TEXT PASSAGE –
————————

# OMG, Finnish photog does selfies.



## Ron Evers (Oct 30, 2014)

You gotta see this:

Controversial Self Portraits By Finnish Photographer Iiu Susiraja | Bored Panda


----------



## tirediron (Oct 30, 2014)

They're different, I'll give her that.


----------



## mmaria (Oct 30, 2014)

hm.... kind of wish I didn't click on that link


----------



## Derrel (Oct 30, 2014)

Wow, those would be controversial in almost any country.


----------



## runnah (Oct 30, 2014)

Am I the only one who is aroused?


----------



## tirediron (Oct 30, 2014)

runnah said:


> Am I the only one who is aroused?


I certainly hope so!!!


----------



## Nevermore1 (Oct 30, 2014)

Looks like something my 16 year old and her friends would do whne they get extremely bored.


----------



## Forkie (Oct 30, 2014)

I love the Scandinavians!


----------



## baturn (Oct 30, 2014)

The shot with the carpet isn't too bad.


----------



## shefjr (Oct 30, 2014)

She's got moxy!


----------



## photoguy99 (Oct 30, 2014)

Looks like she's trying to say something but keeps getting lost in just oddness.


----------



## Designer (Oct 30, 2014)

Yes, she is trying to say something.  If she has a friend, I hope the friend knows what to do.


----------



## Rick50 (Oct 30, 2014)

Hmmm, since I'm Finnish I can't comment...


----------



## photoguy99 (Oct 30, 2014)

The Finns are an odd bunch. It's dark there.

If you happen to be Russian possibly the most relevant oddity is that Every. Single. Platoon. has a sniper unit. These are a serious people in some ways. It should not be surprising to find a quirky sense of humor as well.

————————

(Exercises in reading charts)
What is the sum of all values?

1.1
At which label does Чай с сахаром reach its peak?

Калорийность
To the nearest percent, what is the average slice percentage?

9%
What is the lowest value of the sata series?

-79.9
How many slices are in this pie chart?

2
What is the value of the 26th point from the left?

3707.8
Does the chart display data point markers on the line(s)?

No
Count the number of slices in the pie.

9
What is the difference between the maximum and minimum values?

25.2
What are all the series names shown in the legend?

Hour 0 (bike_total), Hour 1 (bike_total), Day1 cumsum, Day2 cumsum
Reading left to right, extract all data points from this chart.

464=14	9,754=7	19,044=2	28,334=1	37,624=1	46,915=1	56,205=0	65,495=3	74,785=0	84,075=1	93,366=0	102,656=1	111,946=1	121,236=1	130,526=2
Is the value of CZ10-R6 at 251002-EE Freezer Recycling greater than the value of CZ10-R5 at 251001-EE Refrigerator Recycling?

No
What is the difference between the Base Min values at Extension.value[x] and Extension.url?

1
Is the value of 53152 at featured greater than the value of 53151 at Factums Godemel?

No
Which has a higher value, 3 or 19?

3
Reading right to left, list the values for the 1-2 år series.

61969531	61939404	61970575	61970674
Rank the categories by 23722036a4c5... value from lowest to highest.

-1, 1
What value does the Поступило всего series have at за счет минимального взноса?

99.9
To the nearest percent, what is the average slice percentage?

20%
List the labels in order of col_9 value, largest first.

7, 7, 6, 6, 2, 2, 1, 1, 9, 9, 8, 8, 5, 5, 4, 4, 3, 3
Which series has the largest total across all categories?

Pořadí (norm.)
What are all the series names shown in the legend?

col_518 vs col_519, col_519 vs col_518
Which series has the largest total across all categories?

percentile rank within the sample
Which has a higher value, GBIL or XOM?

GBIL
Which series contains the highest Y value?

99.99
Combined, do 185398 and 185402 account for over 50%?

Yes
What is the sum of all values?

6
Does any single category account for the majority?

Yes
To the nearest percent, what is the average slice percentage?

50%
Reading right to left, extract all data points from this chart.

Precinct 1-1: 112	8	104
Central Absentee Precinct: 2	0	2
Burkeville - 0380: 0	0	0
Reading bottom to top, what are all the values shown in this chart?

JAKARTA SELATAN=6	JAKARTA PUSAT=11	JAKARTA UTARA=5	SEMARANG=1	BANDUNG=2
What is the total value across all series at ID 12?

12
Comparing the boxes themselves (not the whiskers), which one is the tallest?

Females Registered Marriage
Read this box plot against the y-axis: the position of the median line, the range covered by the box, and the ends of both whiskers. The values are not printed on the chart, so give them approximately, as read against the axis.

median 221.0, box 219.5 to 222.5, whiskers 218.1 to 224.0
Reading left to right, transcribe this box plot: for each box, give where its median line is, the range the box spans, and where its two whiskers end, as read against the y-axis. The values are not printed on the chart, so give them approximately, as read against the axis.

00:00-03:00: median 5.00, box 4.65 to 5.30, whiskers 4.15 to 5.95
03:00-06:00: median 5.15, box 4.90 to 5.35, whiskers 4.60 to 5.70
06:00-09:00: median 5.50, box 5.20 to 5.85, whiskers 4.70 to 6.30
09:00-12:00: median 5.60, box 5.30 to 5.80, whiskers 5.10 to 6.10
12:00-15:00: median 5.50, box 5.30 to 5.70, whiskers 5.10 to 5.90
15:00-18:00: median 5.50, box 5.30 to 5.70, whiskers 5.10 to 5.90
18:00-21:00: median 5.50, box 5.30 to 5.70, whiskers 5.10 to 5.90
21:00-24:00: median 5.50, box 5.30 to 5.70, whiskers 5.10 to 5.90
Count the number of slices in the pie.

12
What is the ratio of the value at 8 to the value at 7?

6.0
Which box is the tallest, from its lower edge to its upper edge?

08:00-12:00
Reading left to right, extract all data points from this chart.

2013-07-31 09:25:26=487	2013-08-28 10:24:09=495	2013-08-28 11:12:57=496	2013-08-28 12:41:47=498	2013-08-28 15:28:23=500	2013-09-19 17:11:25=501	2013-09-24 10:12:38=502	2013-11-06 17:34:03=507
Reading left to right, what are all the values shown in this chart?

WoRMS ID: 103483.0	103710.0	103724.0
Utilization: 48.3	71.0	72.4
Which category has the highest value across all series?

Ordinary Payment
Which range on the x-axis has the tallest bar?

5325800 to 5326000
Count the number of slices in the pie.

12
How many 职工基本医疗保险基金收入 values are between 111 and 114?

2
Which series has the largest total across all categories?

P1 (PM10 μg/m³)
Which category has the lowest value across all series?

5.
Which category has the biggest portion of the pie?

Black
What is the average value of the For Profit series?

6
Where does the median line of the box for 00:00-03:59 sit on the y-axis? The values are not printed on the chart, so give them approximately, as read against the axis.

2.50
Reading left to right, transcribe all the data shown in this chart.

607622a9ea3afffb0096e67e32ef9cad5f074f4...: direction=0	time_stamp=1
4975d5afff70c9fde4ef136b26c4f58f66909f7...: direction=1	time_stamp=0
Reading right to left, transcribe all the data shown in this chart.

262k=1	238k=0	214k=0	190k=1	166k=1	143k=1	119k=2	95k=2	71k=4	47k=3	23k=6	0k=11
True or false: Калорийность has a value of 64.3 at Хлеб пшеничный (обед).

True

————————

TASK LIST –
1 - Copy the forum thread word for word, covering everything from "You gotta see" down to "give her that.".
2 - List every username in the forum thread that contains a digit.
The records were taken from a different source than the forum thread.

SOLUTIONS TO THE EXERCISE –
1 -
You gotta see this:

Controversial Self Portraits By Finnish Photographer Iiu Susiraja | Bored Panda


----------



## tirediron (Oct 30, 2014)

They're different, I'll give her that.

2 - Nevermore1, photoguy99, Rick50